Rewrite every row below, putting "lowest" wherever "smallest" appears and keeping everything else the same. Omit the pictures from your answer.

### Recorded data
'''

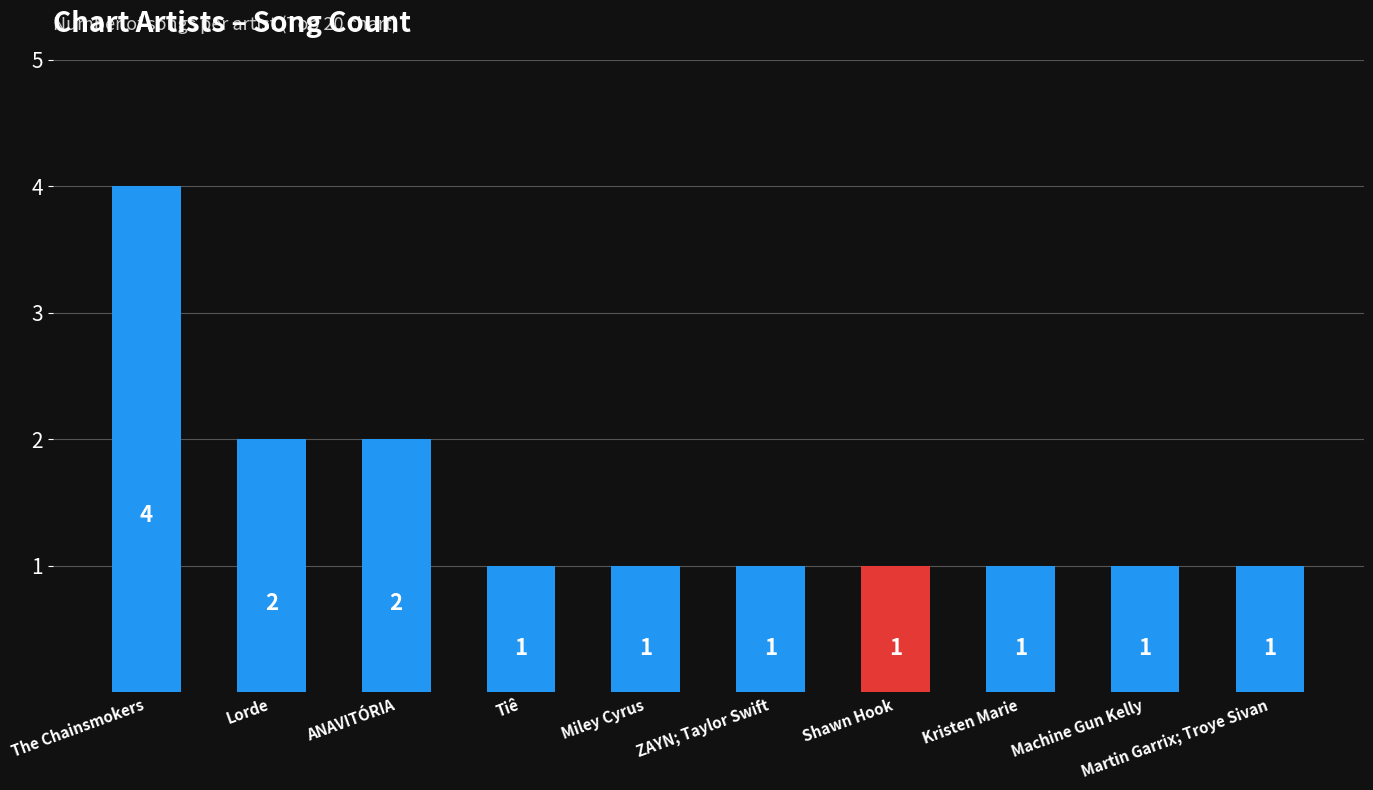

What is the ratio of the value at Miley Cyrus to the value at Machine Gun Kelly?

1.0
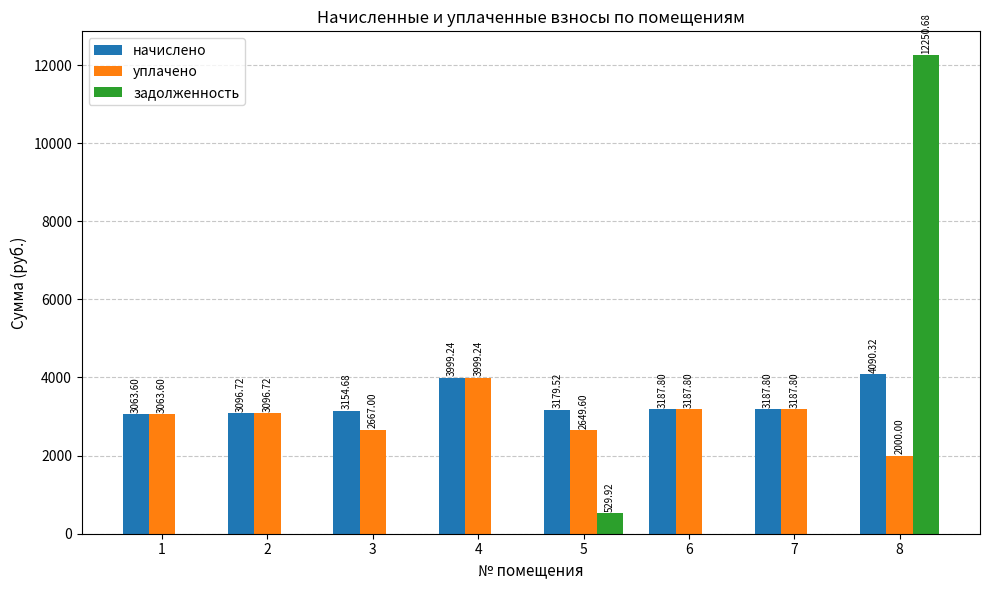

What is the spread (max minus min) of values at 6?

3187.8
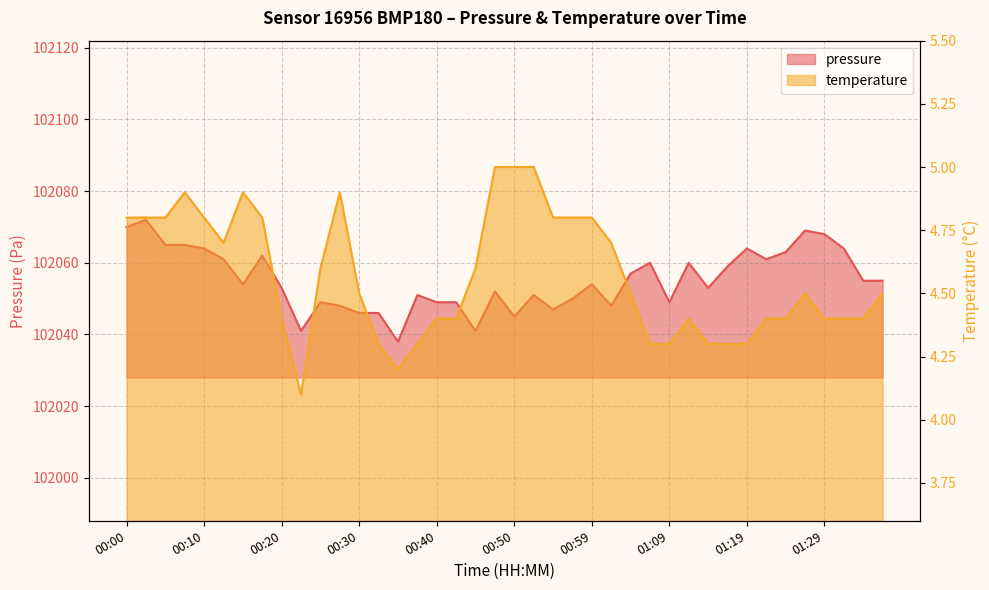

In temperature, how many points are higher than both neighbors (excluding endpoints)?

5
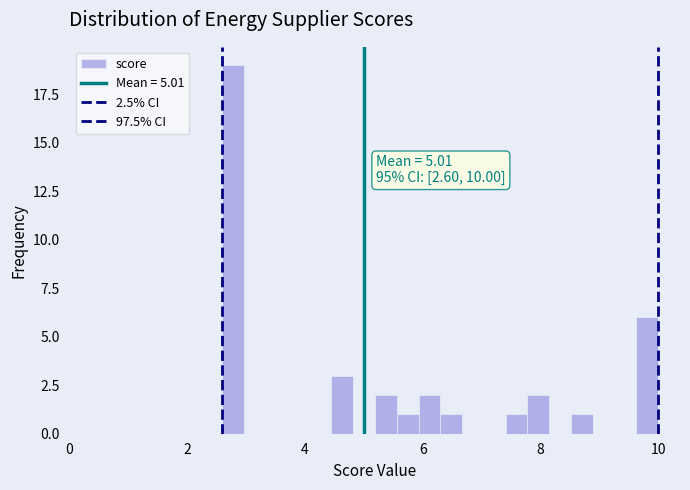

Read against the x-axis, roughly where is the centre of the tallest bar?

2.8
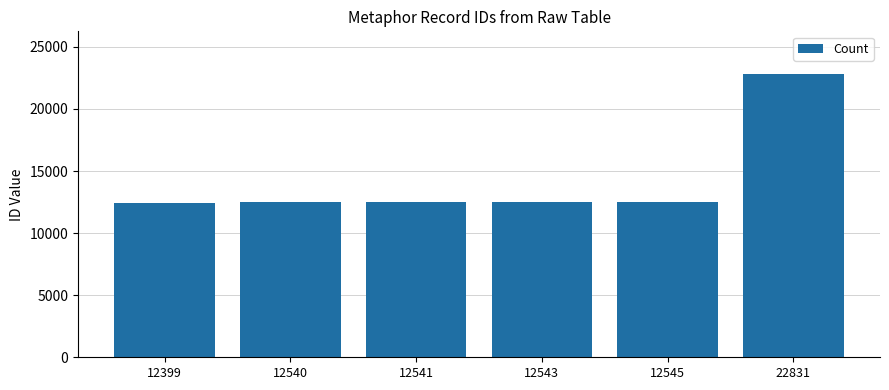

What is the sum of the values at 22831 and 12541?

35372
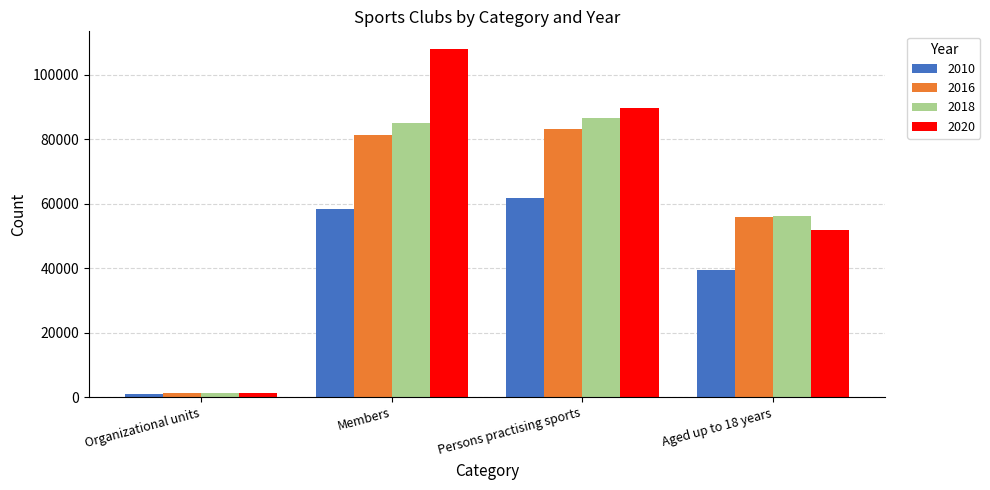

At Persons practising sports, list the series in order from largest to smallest.

2020, 2018, 2016, 2010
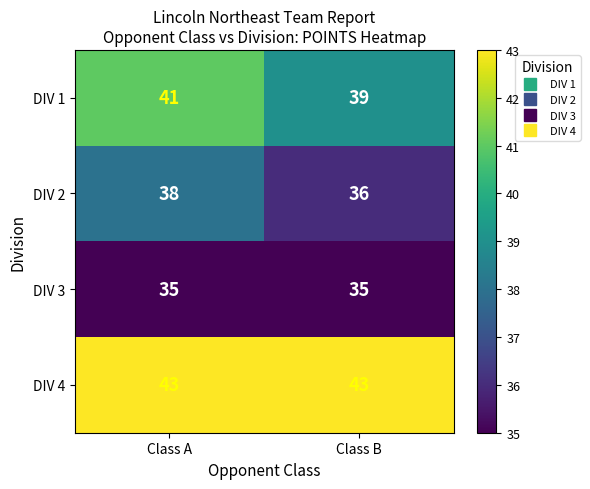

What is the smallest value displayed?

35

'''

### Output of the exercise
What is the ratio of the value at Miley Cyrus to the value at Machine Gun Kelly?

1.0

What is the spread (max minus min) of values at 6?

3187.8

In temperature, how many points are higher than both neighbors (excluding endpoints)?

5

Read against the x-axis, roughly where is the centre of the tallest bar?

2.8

What is the sum of the values at 22831 and 12541?

35372

At Persons practising sports, list the series in order from largest to lowest.

2020, 2018, 2016, 2010

What is the lowest value displayed?

35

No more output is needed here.